■ ВЫБРАННЫЙ ОТРЫВОК ■
───
В начале 30-х годов на безымянном островке (сейчас остров Геркулес), близ берега Харитона Лаптева, обнаружили столб, врытый в землю, на котором вырублена надпись «ГЕРКУЛЕС. 1913». На другом островке нашли остатки одежды, патроны, компас и другие вещи участников экспедиции. Неподалеку от этих предметов найдены также мореходная книжка А. С. Чукчина и серебряные часы с инициалами В. Г. Попова - матросов «Геркулеса». Ныне остров назван именами Попова-Чукчина. Находки позволили думать, что крайне неблагоприятные ледовые условия в 1912 году принудили «Геркулес» к зимовке где-то в районе северной части Новой Земли. Существует предположение, что в следующем году Русанов мог достичь Северной Земли: следы чьей-то стоянки обнаружены в 1947г. в заливе Ахматова на северо-восточном побережье острова Большевик. Хотя имеется и другая гипотеза.
Поиски следов русановцев продолжались и позднее. С 1973 года их вели отряды полярной научно-спортивной экспедиции «Комсомольской правды», которые открыли новую стоянку русановцев на высоком безымянном мысе в бухте Михайлова на Таймыре. Найдены многочисленные реликвии экспедиции 1912 года. Возле острова Песцовый обнаружили следы катастрофы: возможно, «Геркулес» разбился о скалы острова? В 1978 году установлена фамилия еще одного из матросов с «Геркулеса», она оставалась в забвении 65 лет. Теперь все одиннадцать героев названы поименно. Участниками экспедиции на местах стоянок русановцев поставлены памятные знаки.
Но вернемся к «Челюскину». Сельвинский писал:
А впрочем, судно ли «Остров Грумант»? Это скорее отель. «Лунной сонатой» концертный инструмент вплывает в полярную параллель, каюты сверкают медью и лаком, ванн эмалевый блик … …В таком отеле болтать о Верлене, о музыке Дебюсси…
Этот рейс был для «Челюскина» первым: он только что сошел со стапелей. 11 июля, прибыв в Ленинград, Воронин осмотрел судно и ознакомился с документацией. После чего пришел к заключению, что оно, хотя и имеет определенные ледовые подкрепления, не удовлетворяет всем требованиям к судам, работающим в ледовых условиях. Замечания и сомнения в возможности успешного перехода высказал Шмидту. И… отказался принимать судно.
Но Отто Юльевичу удалось уговорить Владимира Ивановича выйти в рейс в качестве пассажира, осмотреться и затем принять окончательное решение.
12 июля 1933 года «Челюскин», взявший курс на Копенгаген, тепло проводили ленинградцы. Приветливо встретила корабль Балтика. Уверенно, 10-узловым ходом, шел он из Ленинграда в Мурманск. «Чем-то теплым, гриновским веяло в эти дни от корабля и людей на нем. Над кораблем, сопровождая его, летели чайки. И казалось, вот-вот на мачты взлетят паруса…», - писал Н.Н. Стромилов, талантливый радиооператор, один из членов команды «Челюскина», автор книги «Впервые над полюсом». За участие в подготовке и обеспечении работы папанинской экспедиции он награжден орденом Ленина. «…Длинный и худой человек с горящими глазами, Дон-Кихот по фигуре, уверенно колдует среди тонких деталей современной аппаратуры», по словам Шмидта.
───
■ ИСХОДНЫЕ ДАННЫЕ ■
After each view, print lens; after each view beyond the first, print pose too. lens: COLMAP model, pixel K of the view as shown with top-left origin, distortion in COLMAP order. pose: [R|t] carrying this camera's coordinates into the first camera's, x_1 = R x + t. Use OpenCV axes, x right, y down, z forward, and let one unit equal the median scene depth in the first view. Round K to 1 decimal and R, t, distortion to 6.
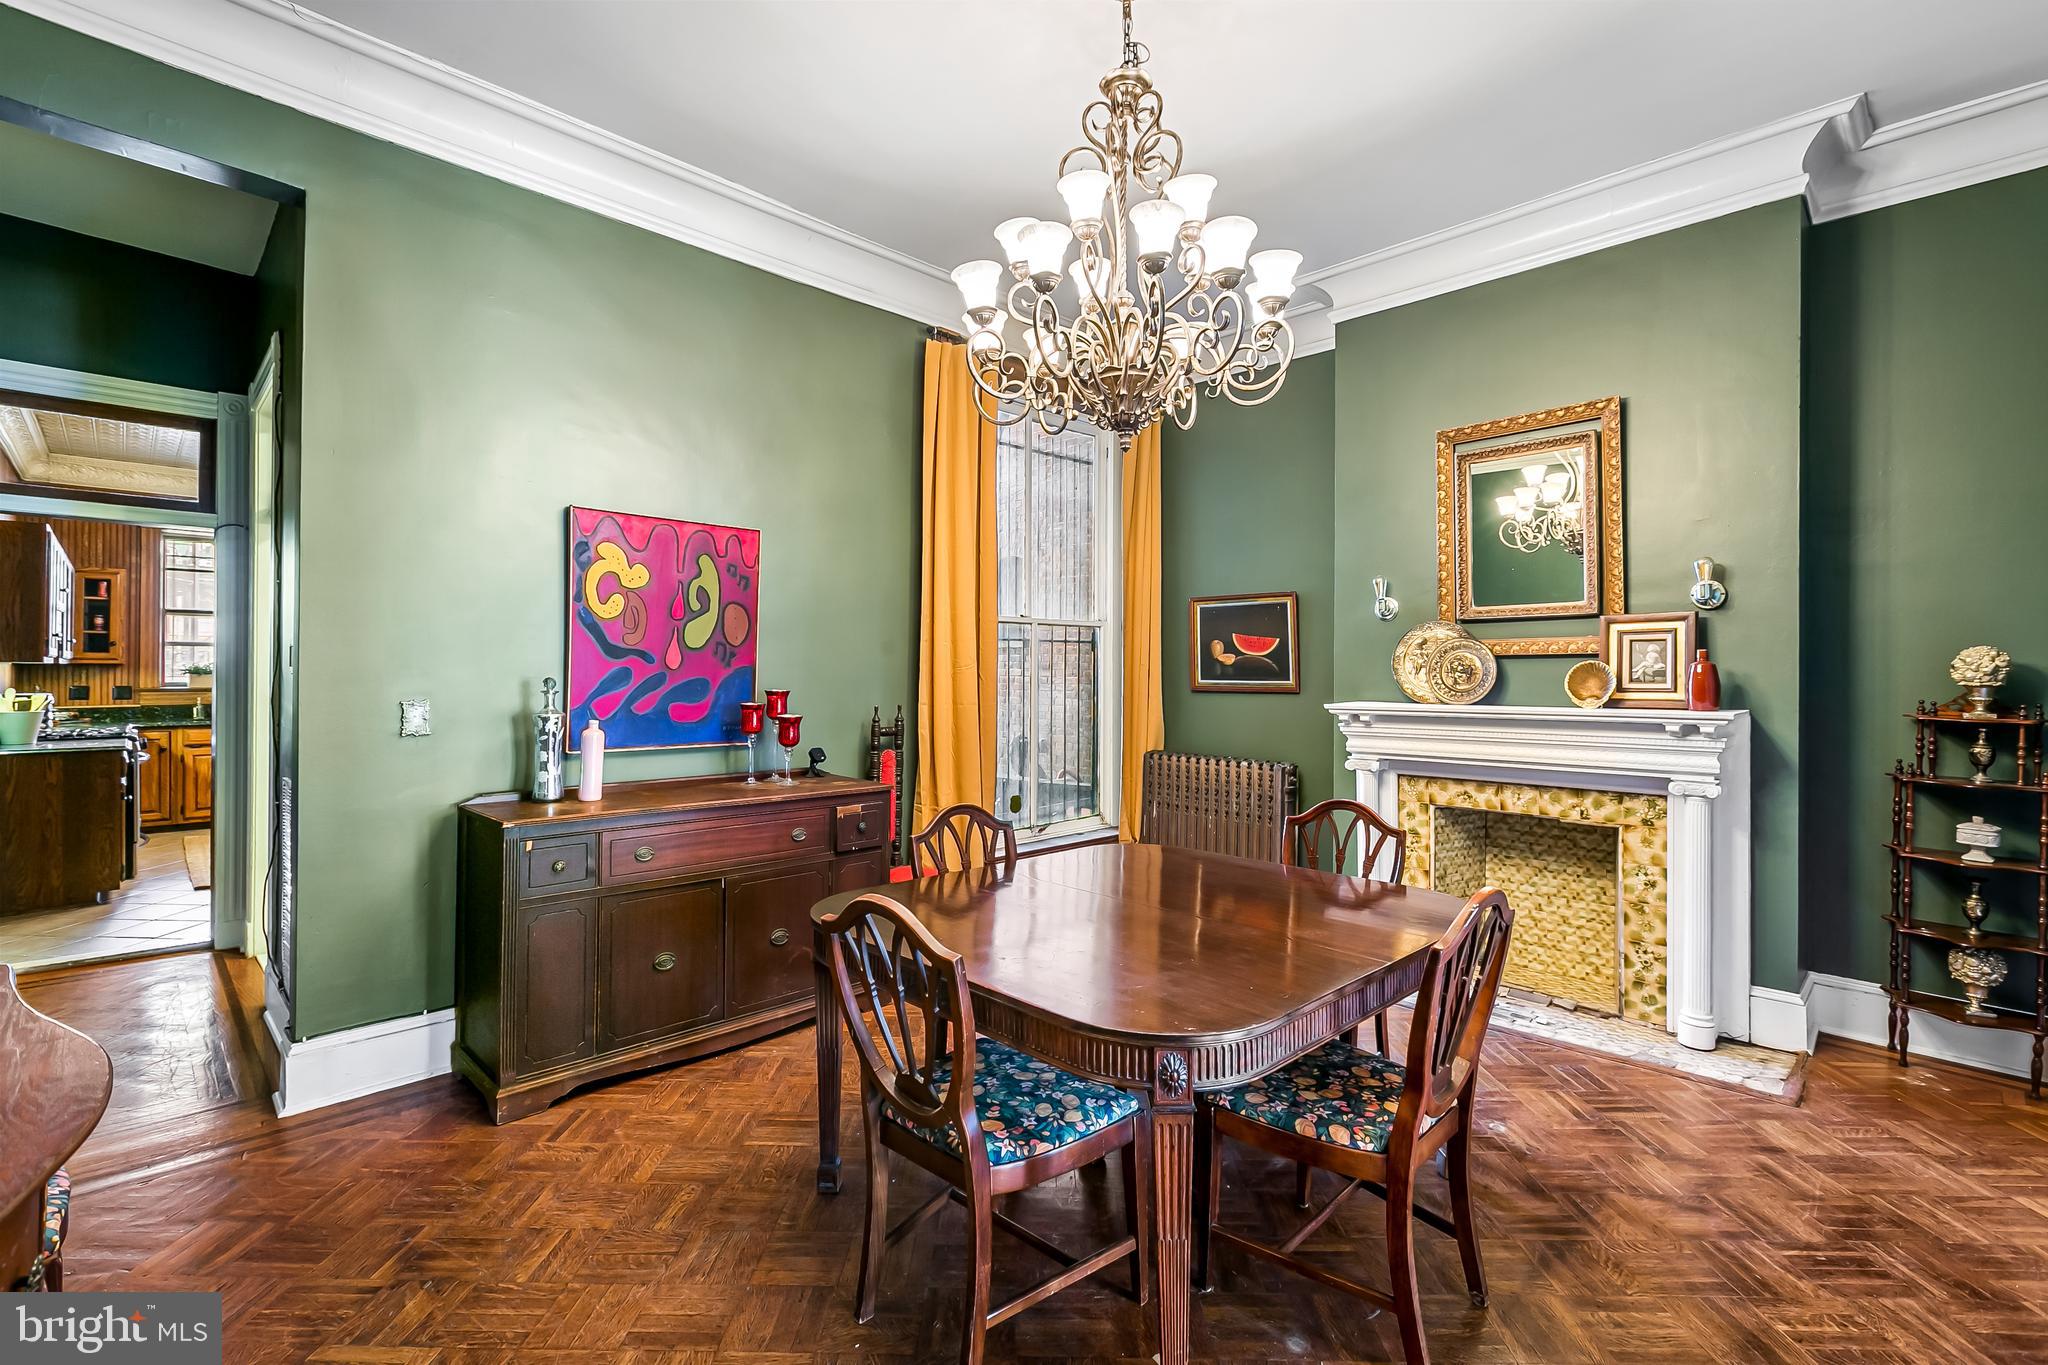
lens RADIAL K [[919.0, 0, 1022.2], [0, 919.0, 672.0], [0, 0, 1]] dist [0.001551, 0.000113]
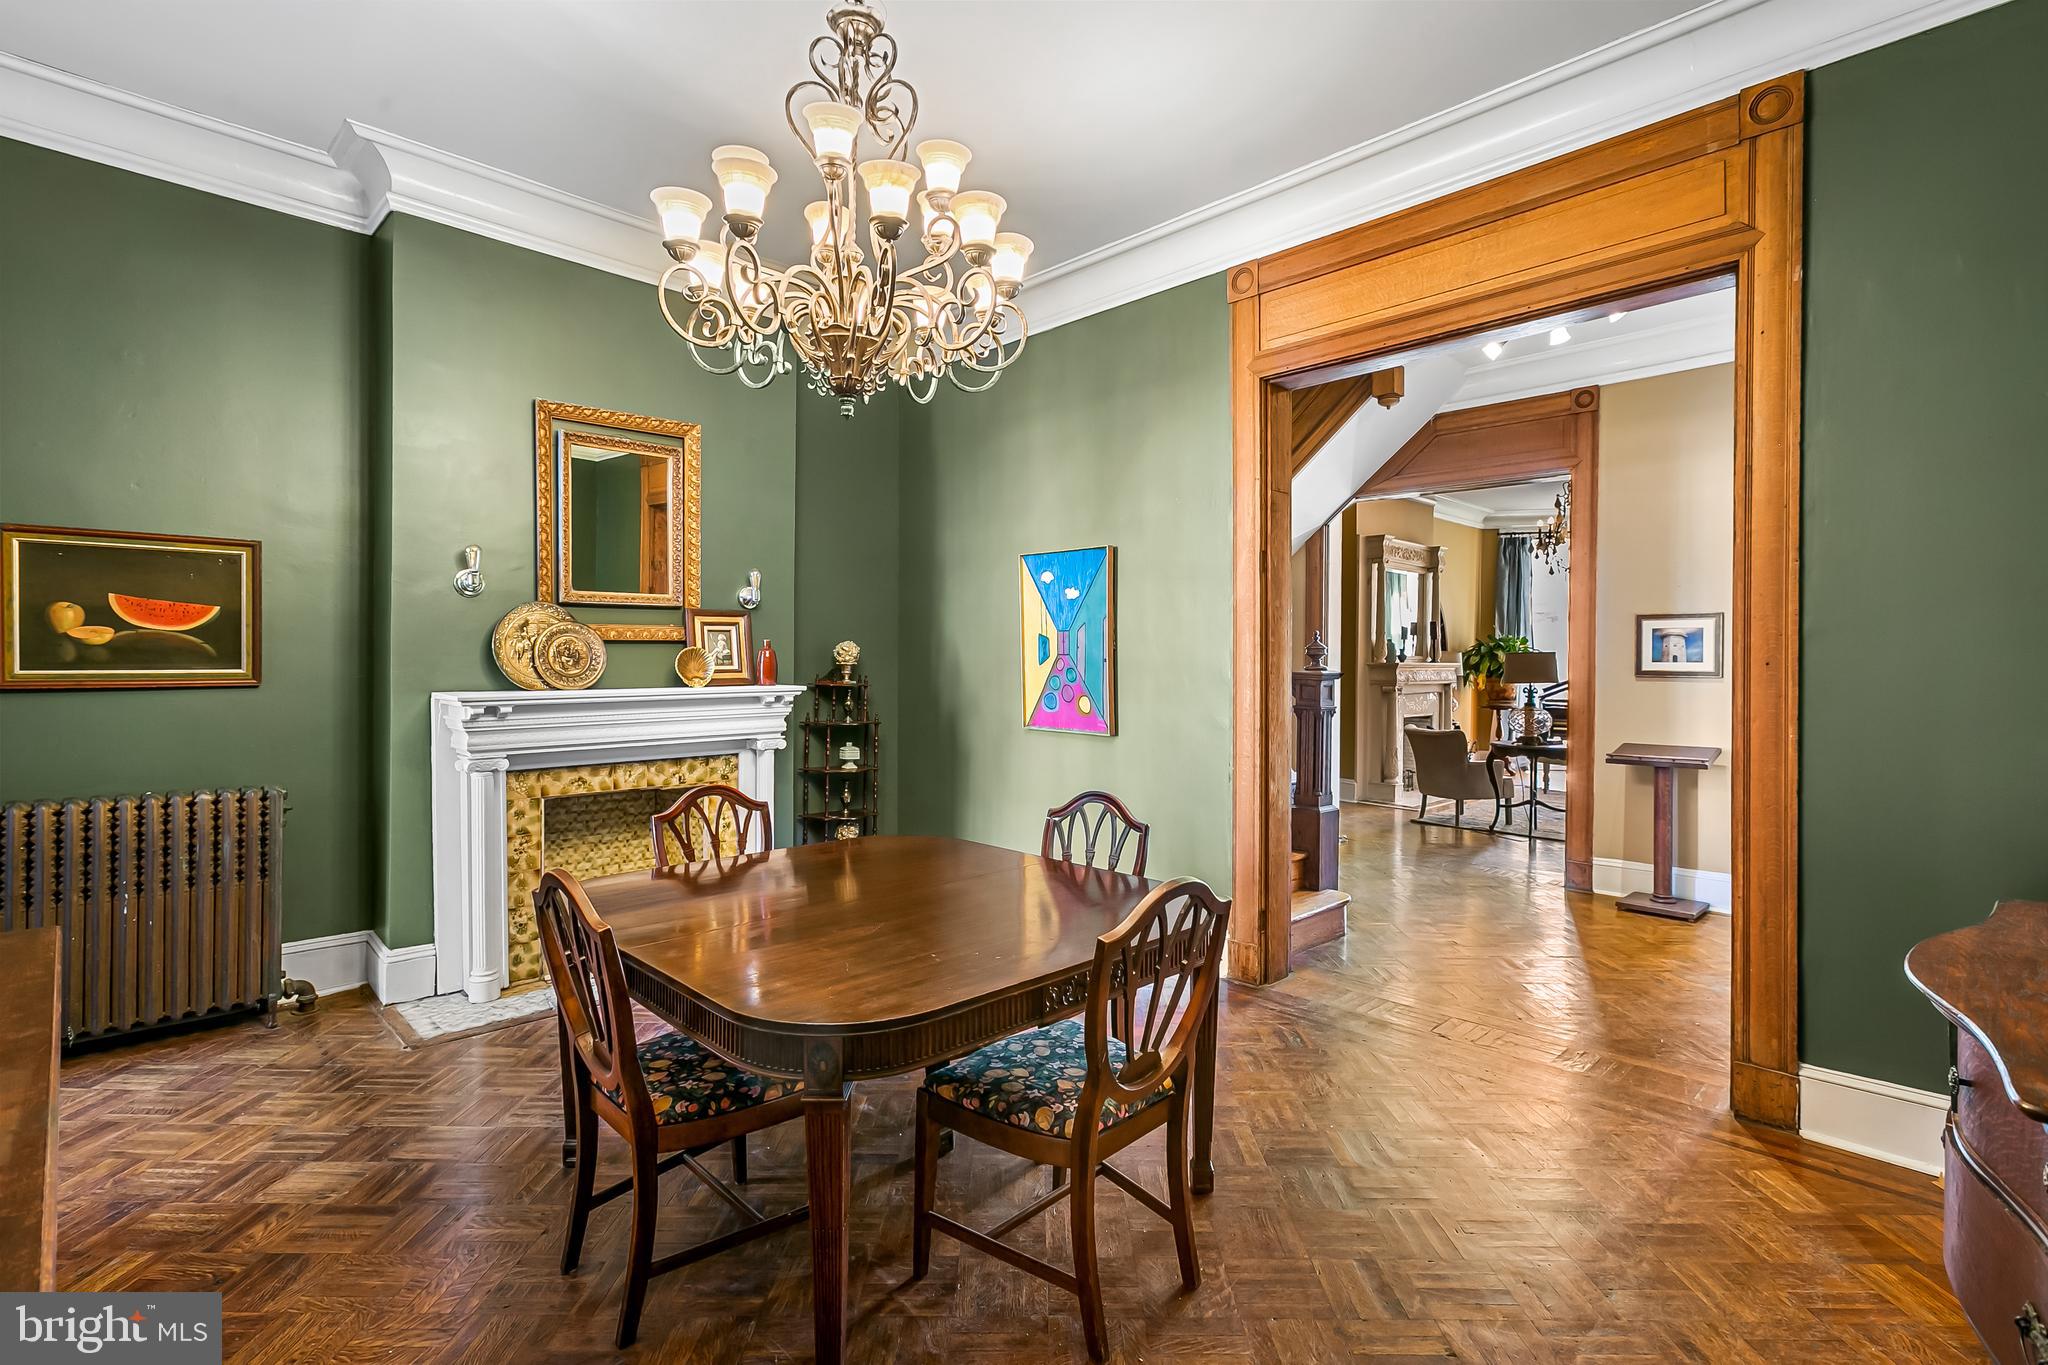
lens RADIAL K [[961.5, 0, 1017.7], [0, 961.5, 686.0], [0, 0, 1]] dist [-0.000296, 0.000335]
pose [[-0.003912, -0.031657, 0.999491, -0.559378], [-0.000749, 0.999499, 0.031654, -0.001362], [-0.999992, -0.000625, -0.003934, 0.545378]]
───
■ ЗАДАНИЕ 1 ■
Как называется книга Н. Н. Стромилова, упомянутая в тексте о «Геркулесе» и «Челюскине»?
■ ЗАДАНИЕ 2 ■
Продолжите текст о «Геркулесе» и «Челюскине» после его последнего предложения.

■ ОТВЕТ 1 ■
«Впервые над полюсом».

■ ОТВЕТ 2 ■
Стоянка в Мурманске длилась недолго, с 2 по 10 августа. За это время Воронин неоднократно обращался к Шмидту с просьбой о замене. Но достойного кандидата не нашлось. Владимир Иванович оказался вынужденным идти в рейс капитаном. Тогда он записал в дневнике: «…Северный морской путь можно освоить. Можно – значит нужно. Нужно сделать этот путь торговой дорогой для коммерческих судов. И нужно не мешкать с освоением. Назначение «Челюскина» – обслуживать дальневосточную линию Владивосток – Колыма. Крепость парохода мало чем отличается от крепости обычного коммерческого судна. В плавании среди тяжелых льдов, пожалуй, этот пароход будет малопригодным – так думается при беглом осмотре его».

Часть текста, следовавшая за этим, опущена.